Das liegt u.a. daran, dass er und der ZMD ganz selbstverständlich den Anspruch zu erheben scheinen, für einen sehr großen Anteil der Muslime in Deutschland sprechen zu können. Das suggerieren der Name und das zugehörende Auftreten. Dieser Anspruch ist jedoch nicht zwangsläufig zutreffend, wird aber kaum hinterfragt. Das erhebliche Interesse, die eigene Vertretungsmacht größer erscheinen zu lassen, als sie ist, wird dort häufig nicht reflektiert. Während bei einem Lobbyisten aus einem anderen Bereich der Vertretungsanspruch einem raschen Faktencheck zugänglich ist, ist das bei Funktionären im Bereich der muslimischen Verbände schwieriger.

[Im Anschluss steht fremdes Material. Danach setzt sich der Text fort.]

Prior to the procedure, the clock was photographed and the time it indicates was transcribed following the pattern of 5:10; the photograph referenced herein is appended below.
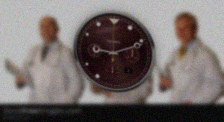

Dort ist man im Wesentlichen auf die Eigenangaben angewiesen (oder teilweise auf die des Verfassungsschutzes). Bei christlichen Funktionären kann man beispielsweise mit der Zahl der Kirchensteuerzahler abgleichen, bei Fußballfunktionären mit der Größe des Clubs und der Liga-Zugehörigkeit. Auf Bundesebene käme von der Politik z.B. kaum jemand auf die Idee, allgemeinen Forderungen eines Vertreters der Freikirchen** dasselbe Gewicht zu verleihen wie einem Vertreter der katholischen Kirche***. Oder im Sinne eines politischen Interessenabgleiches die Stimme des Deutschen Fechterbundes mit etwa 25.000 Mitgliedern gleich zu gewichten wie die Anliegen des Deutschen Fußballbundes mit knapp 7 Mio. vertretenen Mitgliedern (Zahlen Wikipedia). Vertretungsmacht wird so in die Währung politischen Einflusses umgemünzt, dass mehr Mitglieder im Rücken den jeweiligen Vertretern auch mehr Gehör verschaffen. So weit das übliche Denken.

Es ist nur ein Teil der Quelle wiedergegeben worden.